### What is being asked
Each line below is to be repeated exactly; any picture is to be left out.

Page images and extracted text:

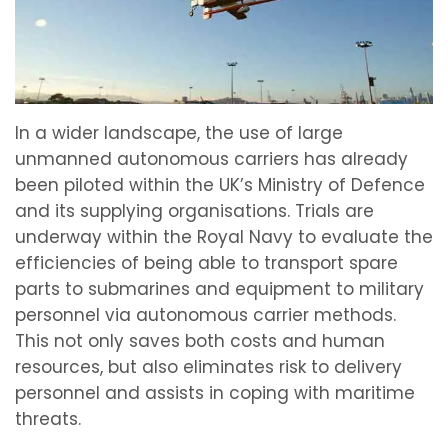
In a wider landscape, the use of large
unmanned autonomous carriers has already
been piloted within the UK’s Ministry of Defence
and its supplying organisations. Trials are
underway within the Royal Navy to evaluate the
efficiencies of being able to transport spare
parts to submarines and equipment to military
personnel via autonomous carrier methods.
This not only saves both costs and human
resources, but also eliminates risk to delivery
personnel and assists in coping with maritime
threats.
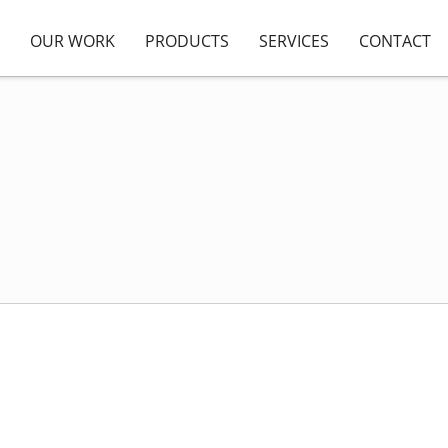
OUR WORK
PRODUCTS
SERVICES
CONTACT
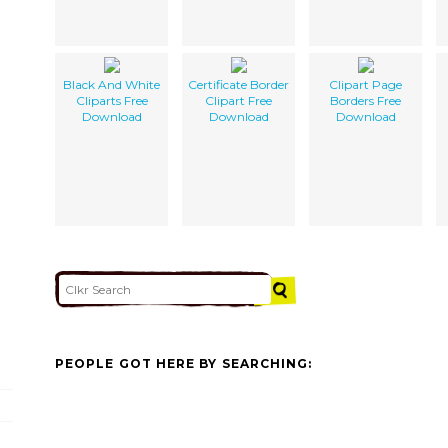
Black And White
Certificate Border
Clipart Page
Cliparts Free
Clipart Free
Borders Free
Download
Download
Download
PEOPLE GOT HERE BY SEARCHING:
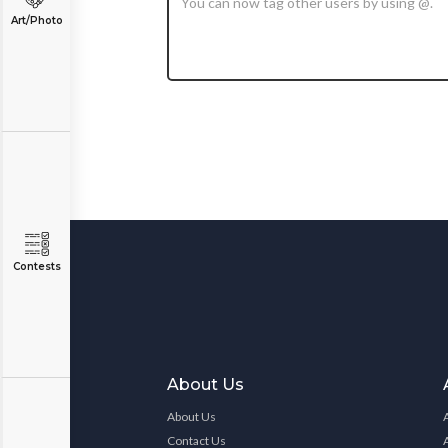
Art/Photo
Contests
About Us
About Us
Contact Us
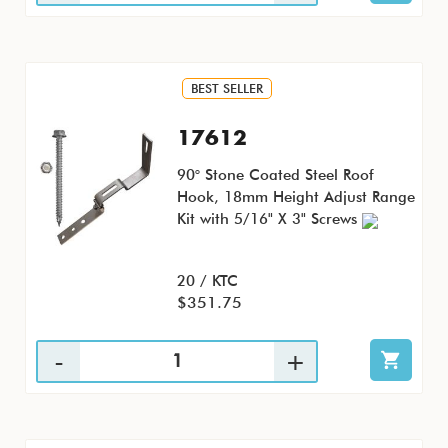
BEST SELLER
17612
90° Stone Coated Steel Roof
Hook, 18mm Height Adjust Range
Kit with 5/16" X 3" Screws
20 / KTC
$351.75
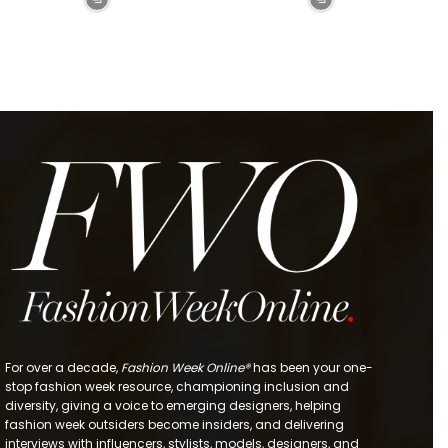
For over a decade,
Fashion Week Online®
has been your one-
stop fashion week resource, championing inclusion and
diversity, giving a voice to emerging designers, helping
fashion week outsiders become insiders, and delivering
interviews with influencers, stylists, models, designers, and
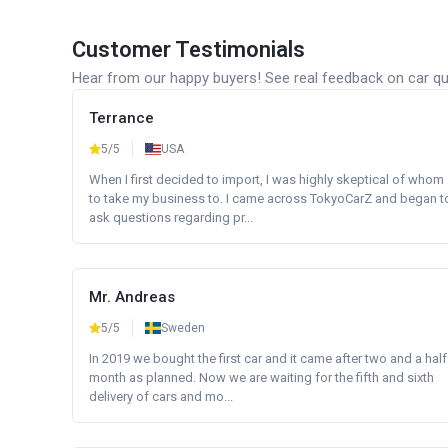
Customer Testimonials
Hear from our happy buyers! See real feedback on car qua
Terrance
5/5
USA
When I first decided to import, I was highly skeptical of whom
to take my business to. I came across TokyoCarZ and began t
ask questions regarding pr...
Mr. Andreas
5/5
Sweden
In 2019 we bought the first car and it came after two and a half
month as planned. Now we are waiting for the fifth and sixth
delivery of cars and mo...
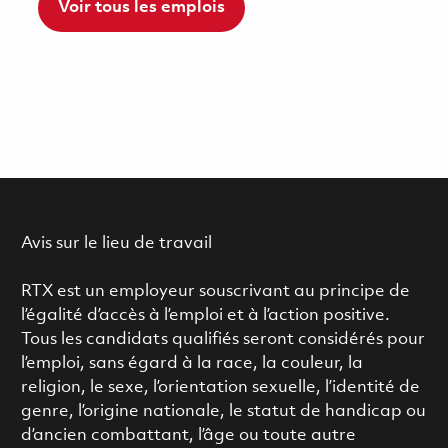
Voir tous les emplois
Avis sur le lieu de travail
RTX est un employeur souscrivant au principe de
l’égalité d’accès à l’emploi et à l’action positive.
Tous les candidats qualifiés seront considérés pour
l’emploi, sans égard à la race, la couleur, la
religion, le sexe, l’orientation sexuelle, l’identité de
genre, l’origine nationale, le statut de handicap ou
d’ancien combattant, l’âge ou toute autre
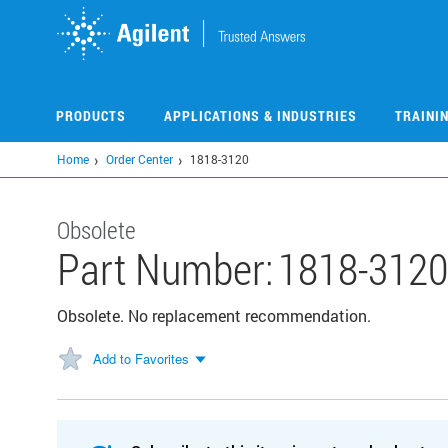
Skip
to
main
content
PRODUCTS
APPLICATIONS & INDUSTRIES
TRAINI
Home
Order Center
1818-3120
Obsolete
Part Number:
1818-312
Obsolete. No replacement recommendation.
Add to Favorites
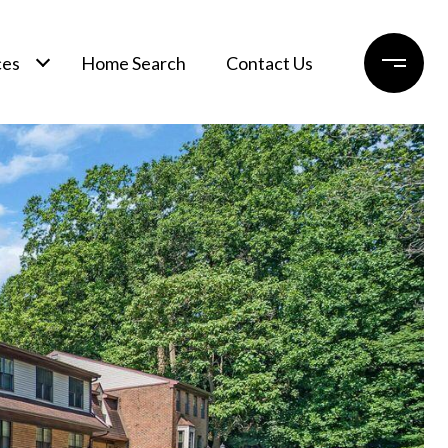
ces
Home Search
Contact Us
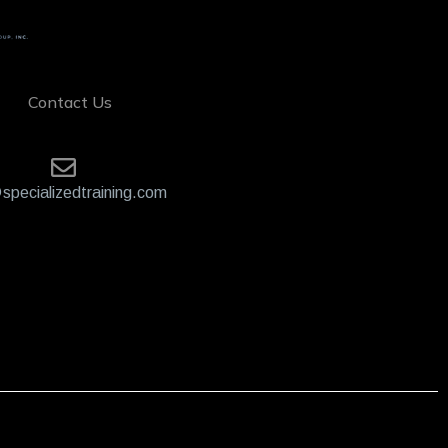
Contact Us
specializedtraining.com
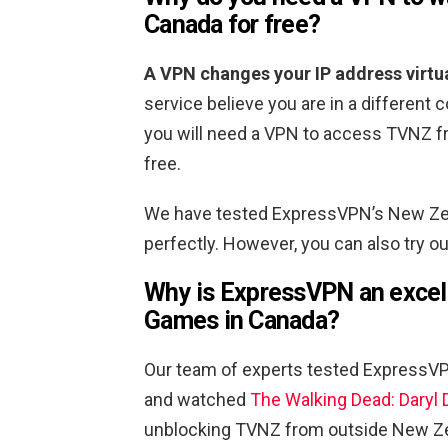
Canada for free?
A VPN changes your IP address virtua
service believe you are in a different c
you will need a VPN to access TVNZ f
free.
We have tested ExpressVPN’s New Zea
perfectly. However, you can also try 
Why is ExpressVPN an excell
Games in Canada?
Our team of experts tested ExpressV
and watched
The Walking Dead: Daryl D
unblocking TVNZ from outside New Ze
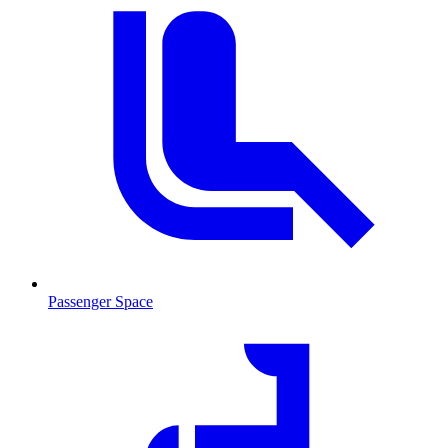
Passenger Space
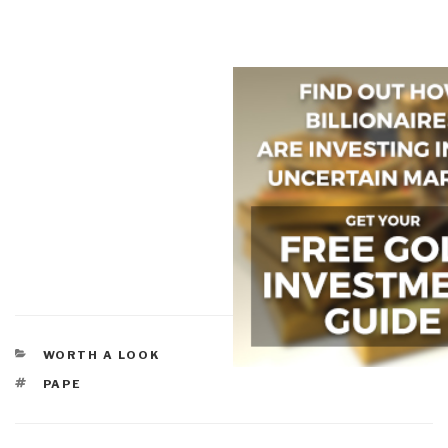
CATEGORIES
WORTH A LOOK
TAGS
PAPE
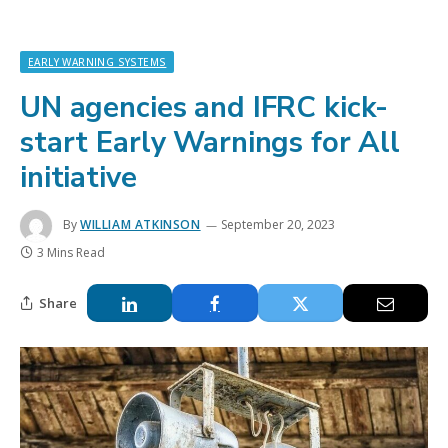
EARLY WARNING SYSTEMS
UN agencies and IFRC kick-
start Early Warnings for All
initiative
By
WILLIAM ATKINSON
September 20, 2023
3 Mins Read
Share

### Task solution
In a wider landscape, the use of large
unmanned autonomous carriers has already
been piloted within the UK’s Ministry of Defence
and its supplying organisations. Trials are
underway within the Royal Navy to evaluate the
efficiencies of being able to transport spare
parts to submarines and equipment to military
personnel via autonomous carrier methods.
This not only saves both costs and human
resources, but also eliminates risk to delivery
personnel and assists in coping with maritime
threats.
OUR WORK
PRODUCTS
SERVICES
CONTACT
Black And White
Certificate Border
Clipart Page
Cliparts Free
Clipart Free
Borders Free
Download
Download
Download
PEOPLE GOT HERE BY SEARCHING:
Art/Photo
Contests
About Us
About Us
Contact Us
BEST SELLER
17612
90° Stone Coated Steel Roof
Hook, 18mm Height Adjust Range
Kit with 5/16" X 3" Screws
20 / KTC
$351.75
For over a decade,
Fashion Week Online®
has been your one-
stop fashion week resource, championing inclusion and
diversity, giving a voice to emerging designers, helping
fashion week outsiders become insiders, and delivering
interviews with influencers, stylists, models, designers, and
Customer Testimonials
Hear from our happy buyers! See real feedback on car qua
Terrance
5/5
USA
When I first decided to import, I was highly skeptical of whom
to take my business to. I came across TokyoCarZ and began t
ask questions regarding pr...
Mr. Andreas
5/5
Sweden
In 2019 we bought the first car and it came after two and a half
month as planned. Now we are waiting for the fifth and sixth
delivery of cars and mo...
Voir tous les emplois
Avis sur le lieu de travail
RTX est un employeur souscrivant au principe de
l’égalité d’accès à l’emploi et à l’action positive.
Tous les candidats qualifiés seront considérés pour
l’emploi, sans égard à la race, la couleur, la
religion, le sexe, l’orientation sexuelle, l’identité de
genre, l’origine nationale, le statut de handicap ou
d’ancien combattant, l’âge ou toute autre
Skip
to
main
content
PRODUCTS
APPLICATIONS & INDUSTRIES
TRAINI
Home
Order Center
1818-3120
Obsolete
Part Number:
1818-312
Obsolete. No replacement recommendation.
Add to Favorites
ces
Home Search
Contact Us
Contact Us
specializedtraining.com
Canada for free?
A VPN changes your IP address virtua
service believe you are in a different c
you will need a VPN to access TVNZ f
free.
We have tested ExpressVPN’s New Zea
perfectly. However, you can also try 
Why is ExpressVPN an excell
Games in Canada?
Our team of experts tested ExpressV
and watched
The Walking Dead: Daryl D
unblocking TVNZ from outside New Ze
Passenger Space
CATEGORIES
WORTH A LOOK
TAGS
PAPE
EARLY WARNING SYSTEMS
UN agencies and IFRC kick-
start Early Warnings for All
initiative
By
WILLIAM ATKINSON
September 20, 2023
3 Mins Read
Share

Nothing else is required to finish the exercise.